The acquisition of Lingerie.com was reported in a tweet from Jamie Zoch:

From what I can tell, Lingerie.com had been a fully developed business that was owned by Bareweb, Inc. According to a blog post on the Walmart corporate website, Walmart acquired Bare Necessities in 2018. I presume this acquisition was a part of that deal. Lingerie.com now forwards to BareNecessities.com rather than being used for a standalone website as it had been before.

Walmart owns quite a few exceptional domain names in its portfolio, primarily through acquisitions. Walmart owns Jet.com, Shoes.com, George.com, Jig.com, and Amigo.com. I am sure I am overlooking some that are registered to entities operated by Walmart.

17 COMMENTS

  1. There’s some kind of problem with your site because I cleared cache and all that and it only goes to 12/27 on the homepage. This post was only reached via a news service.

    • It was some sort of issue with the W3 caching plugin – thank you for the head’s up.

      I believe the issue is resolved, so please try again.

  2. I cant stand it when large corporations snap up all these premium names. Simpsons own Springfield.com, Disney owns Go.com and all of these domain names are just being used to redirect. It sucks.

» **Tasks to complete**:
a: List the domain names named in the Lingerie.com excerpt's sentence that begins "Walmart owns Jet.com".
b: According to the Lingerie.com excerpt, which site does Lingerie.com now forward to?
Rely solely on the Lingerie.com excerpt when responding.

» **Material**:
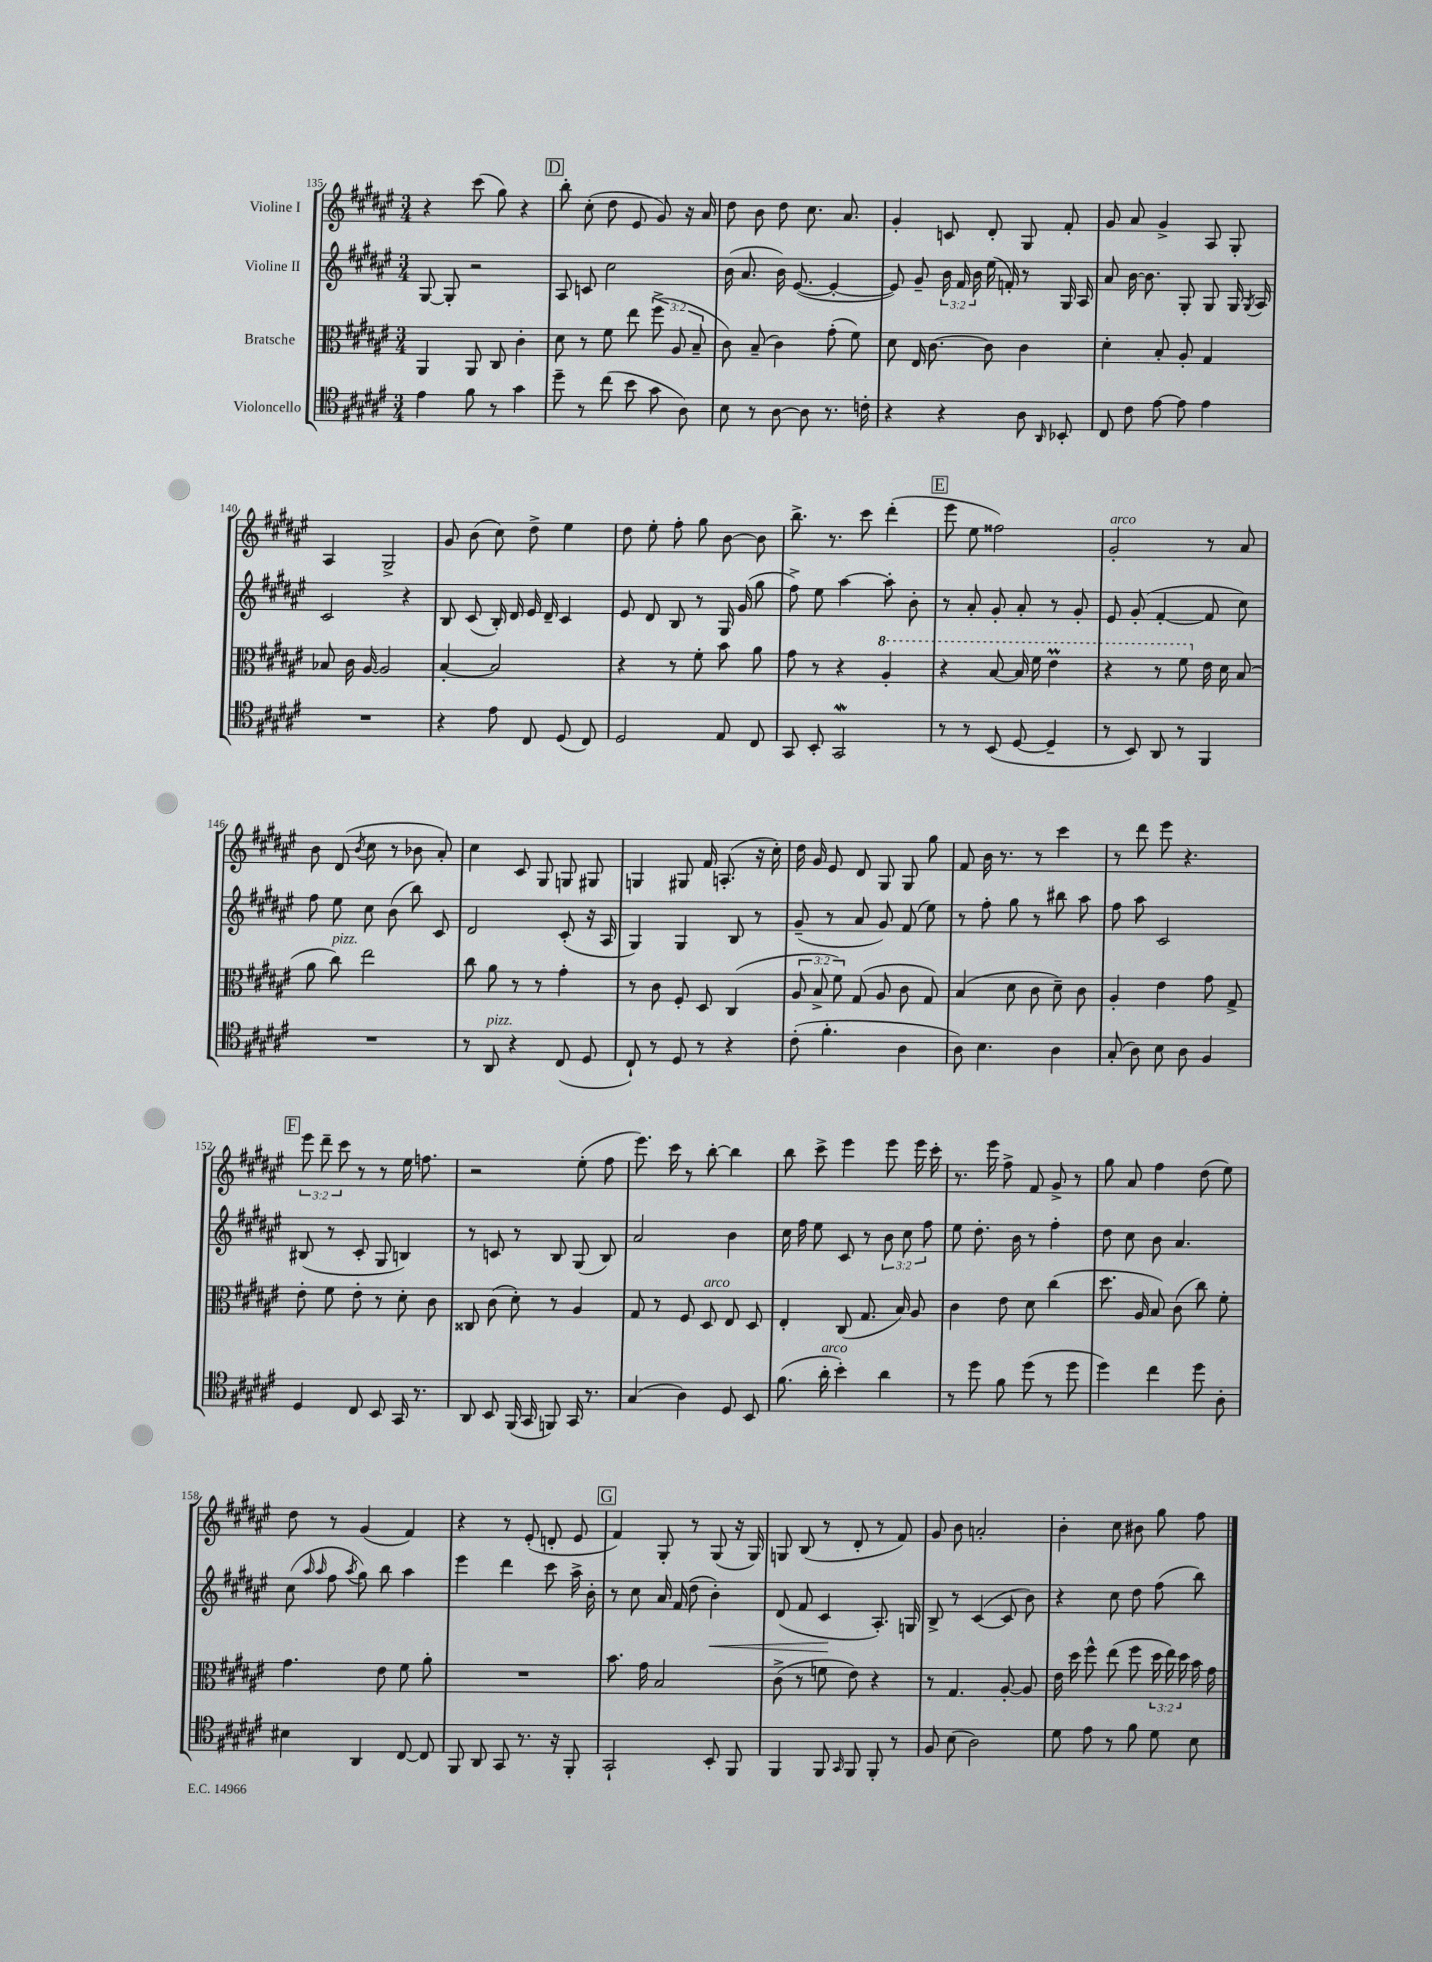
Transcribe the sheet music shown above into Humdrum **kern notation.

» **Task solutions**:
a: Jet.com, Shoes.com, George.com, Jig.com, Amigo.com

b: BareNecessities.com